**TASK DETAILS:** Transcribe the passage of the personal branding text starting with "You’ll have to" and going on through "you offer value.".

A saying or phrase should only be a few words, and not longer than one sentence. It’s also a great way of creating a personal brand as it often encourages potential clients to look you up online. “Where have I heard that before?” they’ll ask themselves.
(8) Write an e-book
Once you’ve set up your website, logo and stationery, and have had a blog going for several weeks, writing an e-book can also work to your benefit. It shows that you’re an expert in your field, as now you have an entire book about your special topic.
You’ll have to decide whether to give away your e-book, or charge a fee for it. If it’s free, it can be used as a personal branding tool too. If you charge for it, it may be difficult to get that sale unless you offer value.
Is your brand consistent? Ensure you’re not using a different logo on your stationery than your website, or your business cards. You’ll also want to ensure you use the same fonts across all products, from signage, to logo, to stationery. This is also why it’s important to have only one designer create everything for you, or at least to have your logo designer work with stationery supplier, so that your expectations are met.
This is also applicable to when you do your social media posts, or add a photograph to a brochure. Does it all align with your main message? Remember that your message is your purpose for being in business, and should conform to your slogan.
(10) Does it rely on emotions?
A consumer wants to work with an individual, but it begins with emotions. There is emotion when they see you advertising on social media, or they have come across your great blog or website. If they’re enthusiastic, they’ll sign up for your mailing list, or order your products or services.
There is emotion when they see a cute product on Facebook and rush to put it into their shopping cart. There is emotion involved when they have a health issue and are reading blogs to find a way to feel better.
Often, emotions aren’t rational either. It’s possible that you can tie into this. You can play into the emotions of your consumers so that their inner voice will acknowledge your personal brand is better and that they must have it now!
(11) Don’t neglect social media
Social media is one of the best ways to do free advertising. You can also collect together a list of followers, and sell your personal brand to them directly.
Social media is also a way that you can connect directly to potential customers or clients. People will be more likely to buy your product or service when they know that there’s a real person behind that item.
You’ll want to ensure that you flesh out your social media profiles, and make them consistent. Add your contact information to your accounts so people can find you: website, email address, toll free number.
Is your brand flexible? This means, can you make minute adjustments to it over the next few years of time? It can be expensive working on your personal brand. You’ll need to hire a graphic designer to create a logo, and buy promotional materials and ads. If you haven’t quite hit your brand on the head, it’s important to know that you can adjust it slightly.

[Bounding boxes and keypoints]

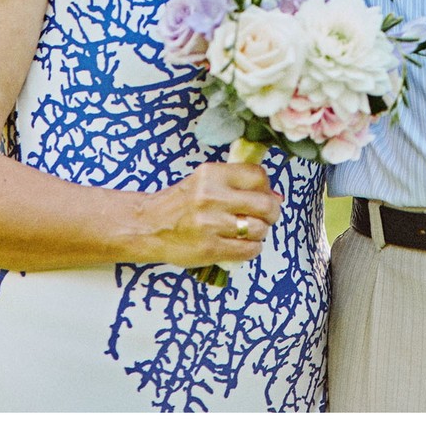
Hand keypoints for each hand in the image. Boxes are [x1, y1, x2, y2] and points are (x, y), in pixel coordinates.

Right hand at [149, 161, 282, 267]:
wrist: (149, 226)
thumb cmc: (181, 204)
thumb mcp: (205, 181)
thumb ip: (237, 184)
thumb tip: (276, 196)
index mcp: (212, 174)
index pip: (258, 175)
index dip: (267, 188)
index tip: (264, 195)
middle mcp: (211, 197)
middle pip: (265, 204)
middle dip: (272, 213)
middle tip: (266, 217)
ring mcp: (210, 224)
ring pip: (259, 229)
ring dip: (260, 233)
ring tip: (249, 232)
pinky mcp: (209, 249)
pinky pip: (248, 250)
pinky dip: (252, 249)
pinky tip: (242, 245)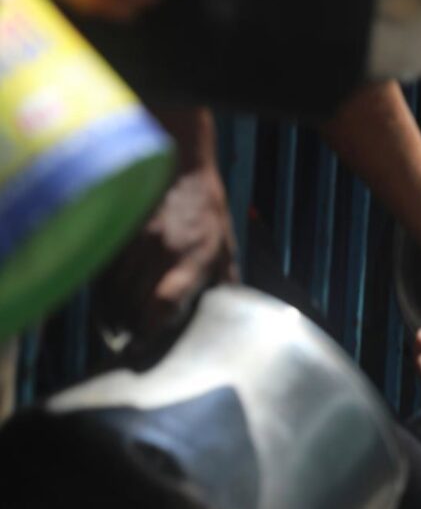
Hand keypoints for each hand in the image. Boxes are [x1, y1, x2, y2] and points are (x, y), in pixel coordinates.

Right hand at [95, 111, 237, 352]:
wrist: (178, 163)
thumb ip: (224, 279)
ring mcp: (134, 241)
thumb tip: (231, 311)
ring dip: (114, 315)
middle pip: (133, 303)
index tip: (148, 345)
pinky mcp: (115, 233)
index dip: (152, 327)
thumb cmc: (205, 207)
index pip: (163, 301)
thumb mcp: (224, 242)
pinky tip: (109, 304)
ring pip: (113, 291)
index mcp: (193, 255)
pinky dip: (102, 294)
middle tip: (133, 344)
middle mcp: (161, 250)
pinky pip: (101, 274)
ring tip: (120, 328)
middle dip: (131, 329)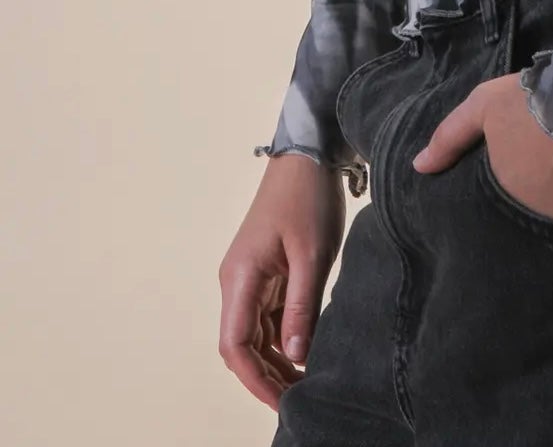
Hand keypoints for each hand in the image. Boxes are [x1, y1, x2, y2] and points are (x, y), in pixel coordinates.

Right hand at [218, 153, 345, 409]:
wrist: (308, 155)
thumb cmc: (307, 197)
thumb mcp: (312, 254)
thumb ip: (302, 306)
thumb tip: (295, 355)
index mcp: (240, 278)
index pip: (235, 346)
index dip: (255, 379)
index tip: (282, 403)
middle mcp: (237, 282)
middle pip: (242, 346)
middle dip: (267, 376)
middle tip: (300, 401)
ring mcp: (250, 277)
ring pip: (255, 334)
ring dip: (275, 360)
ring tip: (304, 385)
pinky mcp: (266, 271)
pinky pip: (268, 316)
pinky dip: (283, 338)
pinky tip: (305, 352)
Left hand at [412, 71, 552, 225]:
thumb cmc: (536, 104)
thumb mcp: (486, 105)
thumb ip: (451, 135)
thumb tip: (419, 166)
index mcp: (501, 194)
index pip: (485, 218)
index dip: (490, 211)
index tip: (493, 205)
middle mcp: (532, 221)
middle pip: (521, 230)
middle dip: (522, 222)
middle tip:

**TASK SOLUTION:**
You’ll have to decide whether to give away your e-book, or charge a fee for it. If it’s free, it can be used as a personal branding tool too. If you charge for it, it may be difficult to get that sale unless you offer value.